# Compute average distance between numbers $0$ to $10$ [duplicate]

I'd like to calculate the average difference between two numbers, each between $0$ and $10$. I calculated this for integers and came up with an average distance of $4$.

My method: there are $10$ ways to obtain a difference of $1$, $9$ ways to obtain a difference of $2$, $3$ of $8$, $4$ of $7$, $5$ of $6$, $6$ of $5$, etc. I took the weighted average of all the possibilities and I ended up with $\frac{220}{55} = 4$.

But I actually have float values between $0$ and $10$. If I did the integer average distance correctly, is the average distance between $0$ and $10$ continuous still $4$?

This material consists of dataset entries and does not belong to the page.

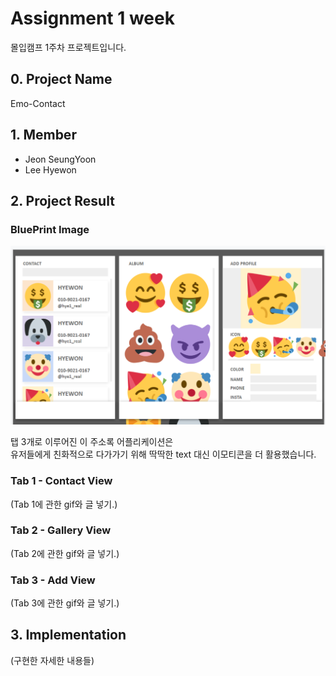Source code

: Assignment 1 week
==============================
몰입캠프 1주차 프로젝트입니다.
   
## 0. Project Name
Emo-Contact   
   
## 1. Member
- Jeon SeungYoon
- Lee Hyewon
   
## 2. Project Result
### BluePrint Image
![1](./image/1.png)
   
탭 3개로 이루어진 이 주소록 어플리케이션은   
유저들에게 친화적으로 다가가기 위해 딱딱한 text 대신 이모티콘을 더 활용했습니다.   
   
### Tab 1 - Contact View
(Tab 1에 관한 gif와 글 넣기.)   

### Tab 2 - Gallery View
(Tab 2에 관한 gif와 글 넣기.)   
   
### Tab 3 - Add View
(Tab 3에 관한 gif와 글 넣기.)  
   

## 3. Implementation
(구현한 자세한 내용들)   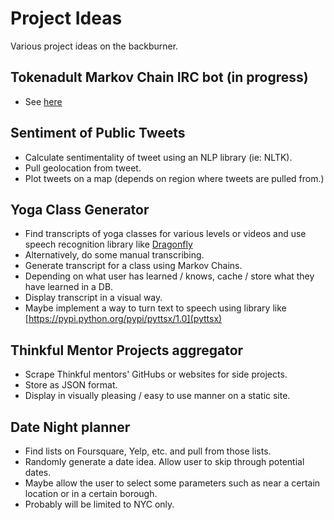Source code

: Project Ideas
=============

Various project ideas on the backburner.

Tokenadult Markov Chain IRC bot (in progress)
-------------
* See [here](https://github.com/dariajung/tokenadultbot)

Sentiment of Public Tweets
---------------------------
* Calculate sentimentality of tweet using an NLP library (ie: NLTK). 
* Pull geolocation from tweet.
* Plot tweets on a map (depends on region where tweets are pulled from.)


Yoga Class Generator 
--------------------
* Find transcripts of yoga classes for various levels or videos and use speech recognition library like [Dragonfly](https://code.google.com/p/dragonfly/) 
* Alternatively, do some manual transcribing.
* Generate transcript for a class using Markov Chains.
* Depending on what user has learned / knows, cache / store what they have learned in a DB.
* Display transcript in a visual way. 
* Maybe implement a way to turn text to speech using library like [https://pypi.python.org/pypi/pyttsx/1.0](pyttsx)


Thinkful Mentor Projects aggregator
--------------------
* Scrape Thinkful mentors' GitHubs or websites for side projects.
* Store as JSON format.
* Display in visually pleasing / easy to use manner on a static site. 

Date Night planner 
------------------
* Find lists on Foursquare, Yelp, etc. and pull from those lists.
* Randomly generate a date idea. Allow user to skip through potential dates. 
* Maybe allow the user to select some parameters such as near a certain location or in a certain borough. 
* Probably will be limited to NYC only.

• I don't think averages are well-defined across infinite sets. – Wildcard Jan 4 '17 at 1:36
• it should be 10/3 – Saketh Malyala Jan 4 '17 at 1:40
• It does not really matter to you, since you want the solution for real numbers rather than integers, but the average distance between two integers is less than 4 if the integers are chosen uniformly and independently, because there is a 1/11 probability that the difference will be zero. – David K Jan 4 '17 at 1:48
• Thanks! I've checked out link and that might solve my problem provided it works for continuous. So, if I may, can we agree that the continuous solution is equal to the discrete solution, given symmetry? – zazizoma Jan 4 '17 at 2:10

Every pair of numbers between $0$ and $10$ can be associated with a unique point $(x,y)$ in the square $[0,10] \times [0, 10]$. For such a point, the function $f(x,y)=|x-y|$ measures the difference between the two numbers. To find the average value of that function, one computes $$\frac{1}{100}\int_0^{10} \int_0^{10} |x-y| dx dy$$
The integral is the continuous analog of "summing" all of the integer values; the $100$ measures the area of the square region, which is the continuous analog of the "number" of integer values.